According to the facts underlying this Decision, the Appellant asserted that the parties jointly owned the property at issue. Without his consent, the Appellees leased the first floor to another party for use and provided the second floor free of charge for use by others in exchange for unjust enrichment in the form of monthly rent, which was NT$330,000. Therefore, the Appellees were requested to return such benefit on a pro rata basis based on their share of the ownership.
According to the Decision, leasing or lending joint property is an act of managing the joint property. In addition to the requirement that the decision should be made by the majority of the owners, there should still be an intent to manage the joint property on behalf of all owners. If a joint owner occupies the entirety or a portion of joint property without the consent of all joint owners before lending or leasing the property for his/her own benefit. This act is engaged not out of the intent to manage the joint property.
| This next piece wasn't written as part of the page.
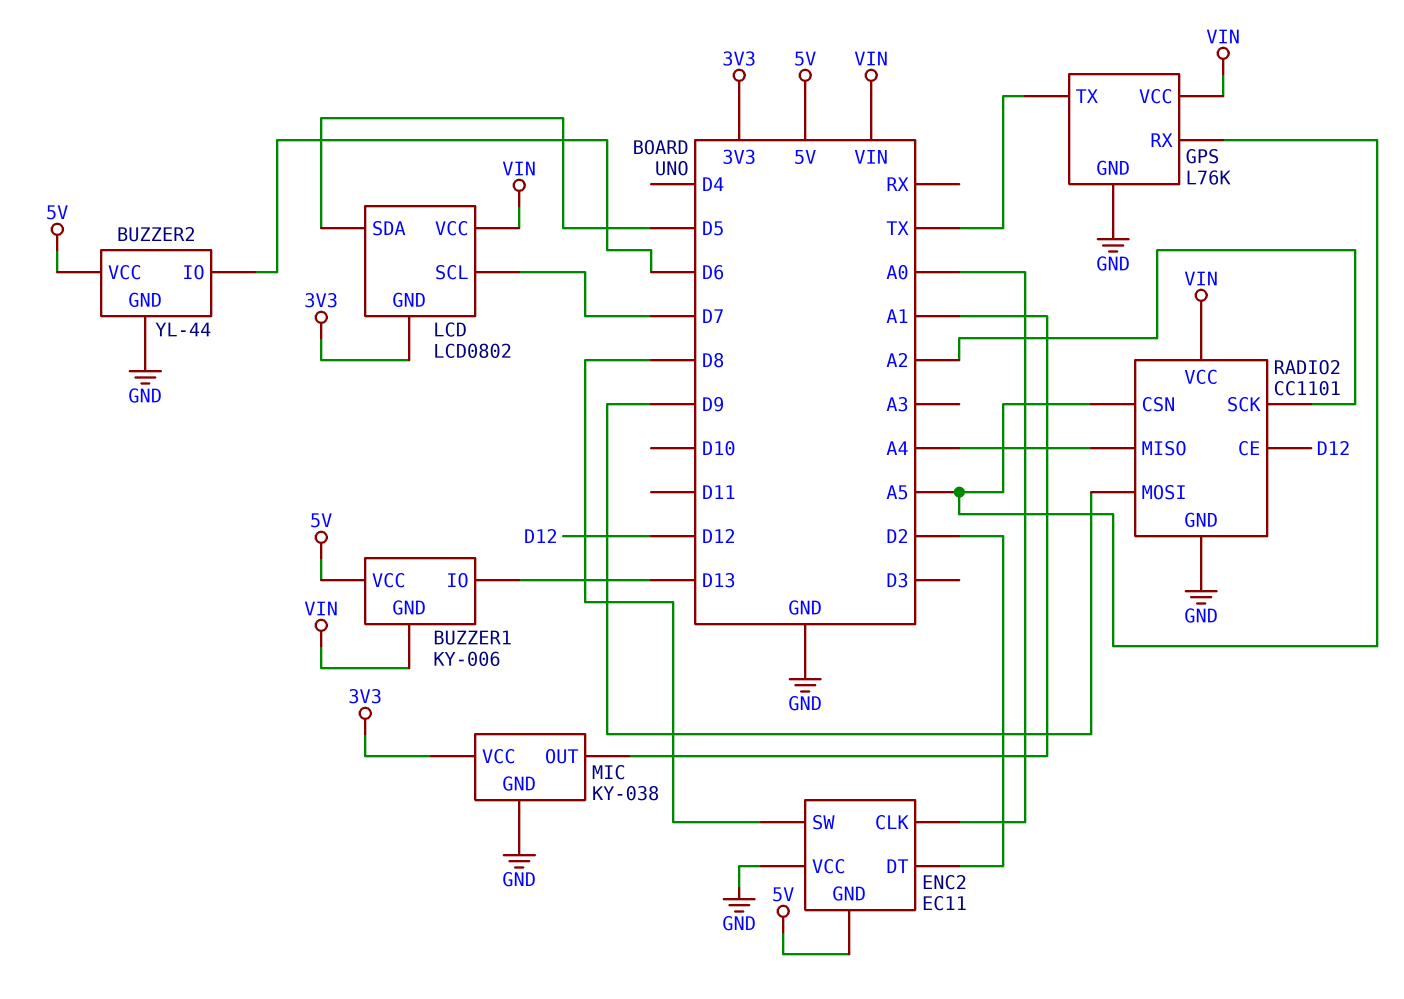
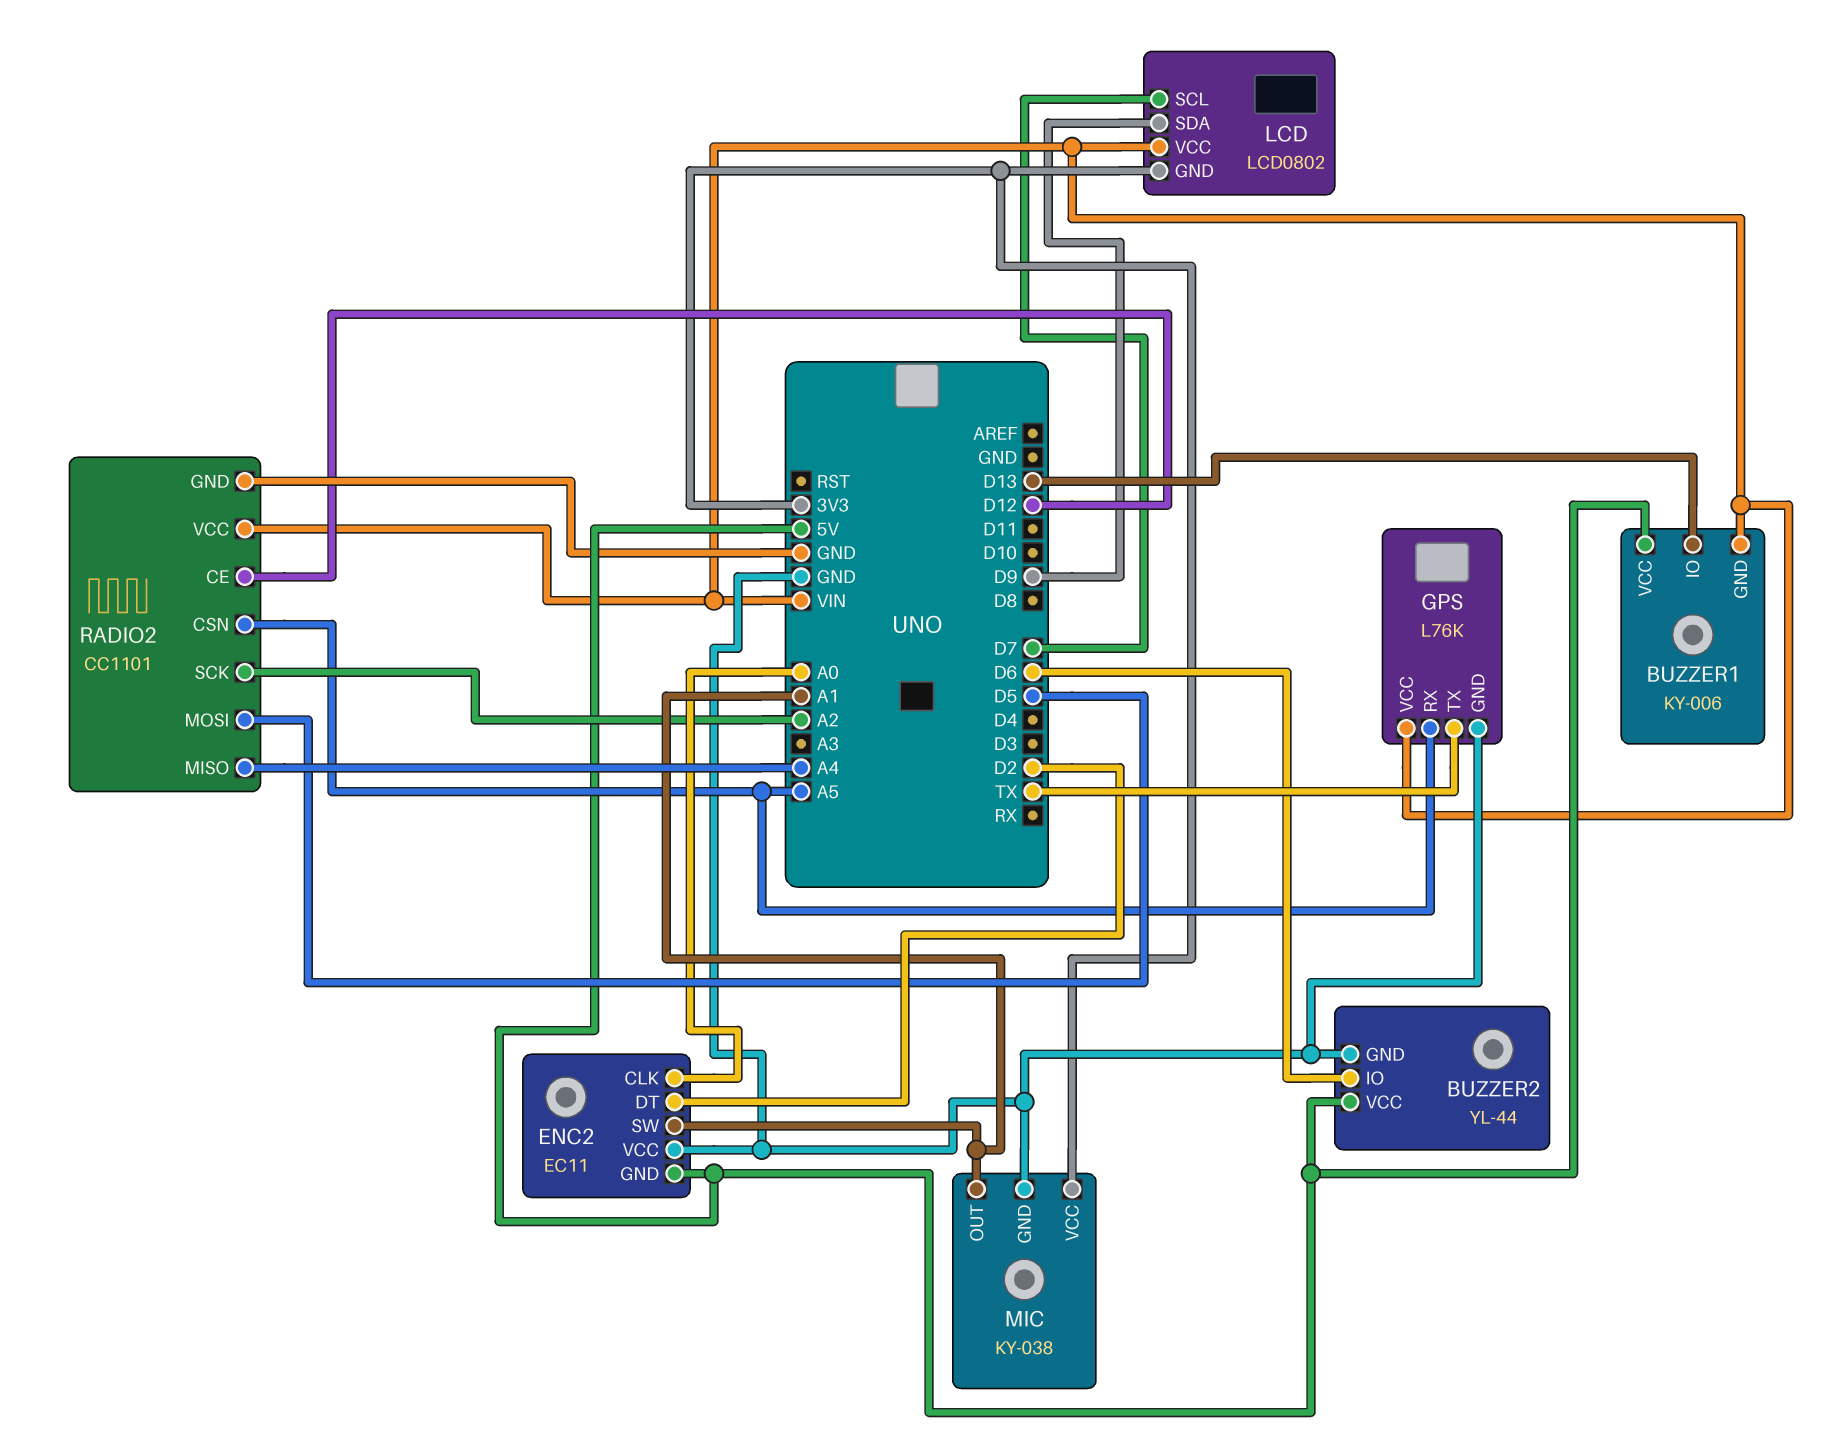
ENC2 pin SW: D8 -> A1
LCD pin SDA: D5 -> D9
RADIO2 pin MOSI: D9 -> D5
Even if the number of owners and the combined share of ownership exceed the above requirement, such act cannot be regarded as an act of managing joint property.
It was further pointed out in the Decision that the Appellees appeared to have lent or leased the property at issue without the consent of all joint owners out of the belief that the entirety of the property at issue is inured to his own benefit. Therefore, the original decision, in which the lending or leasing act was regarded as an management act simply on the ground that the number of the Appellees and their shares to the ownership both exceeded 50% and thus the property was not occupied without legitimate right, was questionable and was reversed and remanded.